6‐month limitations period applies, and the clock starts running when the employee

knows or should have known that “’no further action would be taken on his

grievance.’” Moultrie v. Penn Aluminum Int’l, LLC, 766 F.3d 747, 751–52 (7th Cir. 2014)

(quoting Chapple v. Nat’l Starch & Chem. Co. & Oil, 178 F.3d 501, 505 (7th Cir. 1999).

Fuqua does not explain why he delayed filing suit against the Postal Service until

August 2012, seventeen months after he was fired. As the district court explained, for

his suit to have been timely, Fuqua’s claims must have accrued no earlier than March

2012. But, as the district court pointed out, a reasonably diligent claimant would have

known before March 2012 that the union was not filing grievances related to his August

2010 requests or March 2011 discharge. Fuqua does not explain why the delay should

be excused or justify why the applicable limitations period should be extended to three

years.

Fuqua next challenges the district court’s conclusion that he failed to make out a

prima facie case that he was transferred discriminatorily based on his age. He contends

that he introduced sufficient evidence that junior, part‐time flexible mail handlers were

proper comparators, who received better transfer assignments than he. And, for the first

time on appeal, he now asserts the ages of these employees.

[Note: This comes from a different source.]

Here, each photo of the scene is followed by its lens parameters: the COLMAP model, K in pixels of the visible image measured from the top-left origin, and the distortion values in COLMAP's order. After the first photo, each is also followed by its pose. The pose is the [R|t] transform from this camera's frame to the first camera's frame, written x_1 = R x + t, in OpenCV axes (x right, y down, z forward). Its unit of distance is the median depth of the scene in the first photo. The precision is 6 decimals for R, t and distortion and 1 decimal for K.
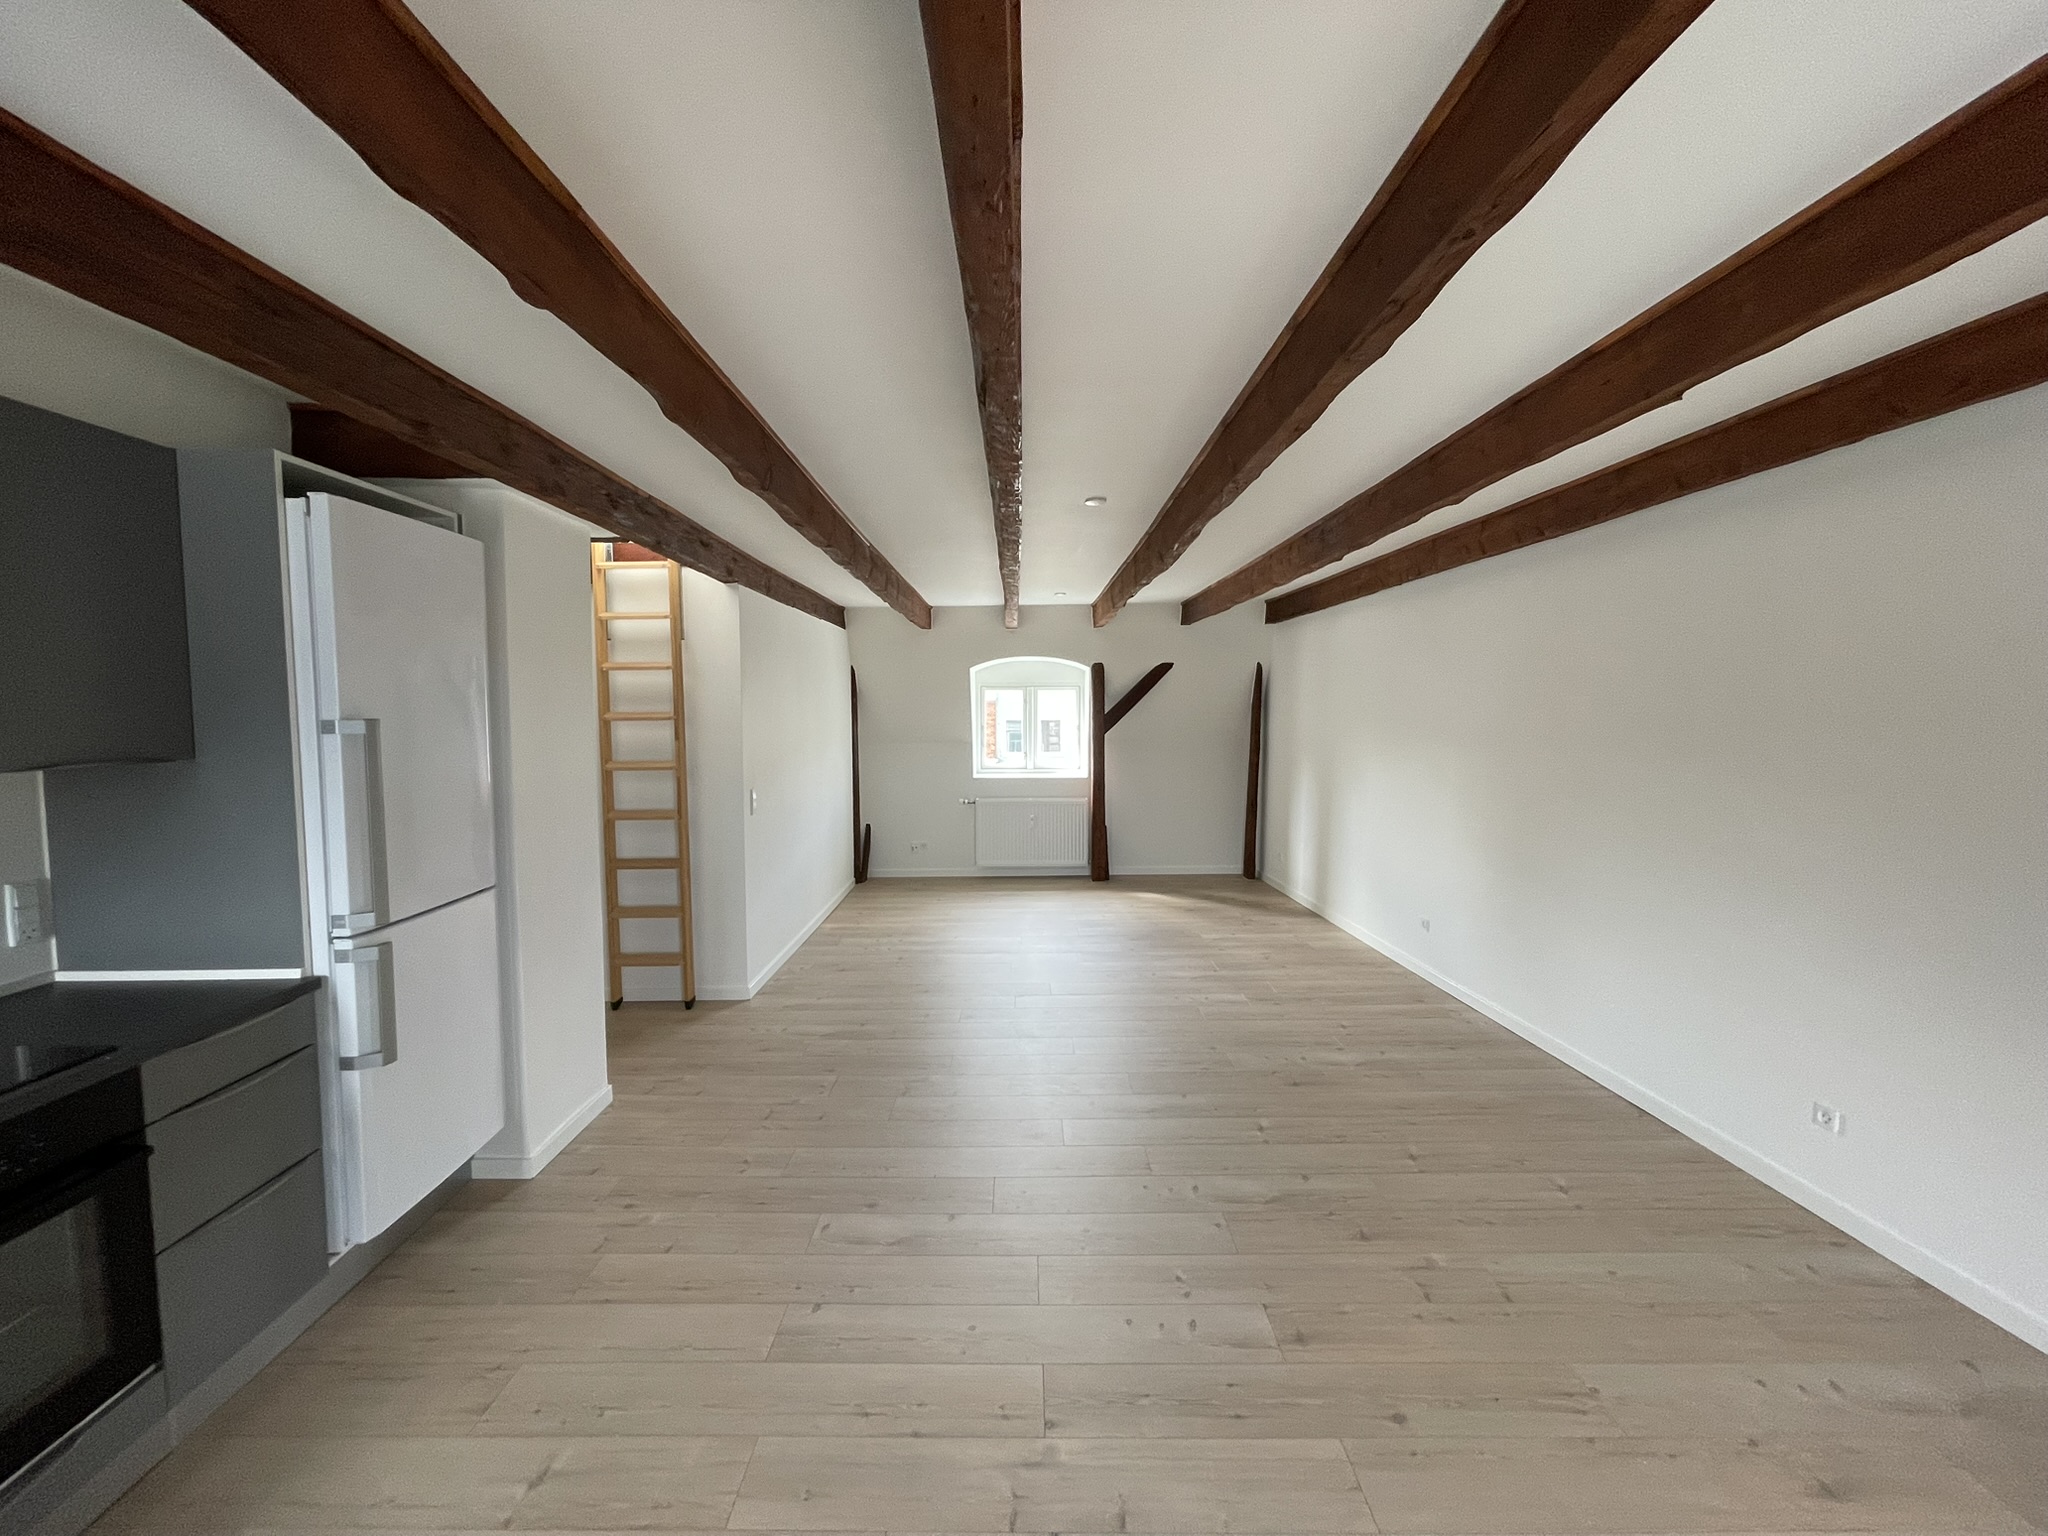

But the district court was correct that Fuqua had not produced evidence that his

proposed comparators were substantially younger than he, nor can we consider his

new, unsubstantiated allegations that he introduced only on appeal. See Packer v.

Case: 15-3226 Document: 29 Filed: 05/13/2016 Pages: 5
No. 15‐3226    Page 5

Trustees of Ind. Univ. Sch. of Med., 800 F.3d 843, 849 (7th Cir. 2015). At any rate, several of

the named individuals are older than Fuqua, according to his new assertions. Moreover,

“comparators must be similar enough that differences in their treatment cannot be

explained by other variables, such as distinctions in their roles or performance

histories.” Senske v. Sybase, Inc., 588 F.3d 501, 510 (7th Cir. 2009). Fuqua has not

explained how junior, part‐time flexible mail handlers are similarly situated to him—a

senior, full‐time mail handler. See Filar v. Bd. of Educ. of City of Chi.,526 F.3d 1054, 1062

(7th Cir. 2008) (“[D]ifferences in seniority will tend to make two employees dissimilar

for purposes of the plaintiff’s prima facie case.”); Ilhardt v. Sara Lee Corp., 118 F.3d 1151,

1155 (7th Cir. 1997) (full‐time attorneys are not similarly situated to part‐time

attorneys).

Finally, Fuqua challenges the denial of his petition for a writ of mandamus and

argues that the district court had no authority to set aside the default judgment. But as

the district court pointed out, the national union was not subject to a default judgment

because Fuqua had not named it as a defendant in his Second, Third, Fourth, or Fifth

Amended Verified Complaints, each of which supersedes and voids any previous

complaint that named the national union as a defendant. See Flannery v. Record Indus.

Ass’n of Am., 354 F.3d 632, 638 n.1 (7th Cir. 2004). He is not entitled to judgment against

a non‐party. See FED. R. CIV. P. 55(b)(1).

For the foregoing reasons, the district court’s judgment is AFFIRMED.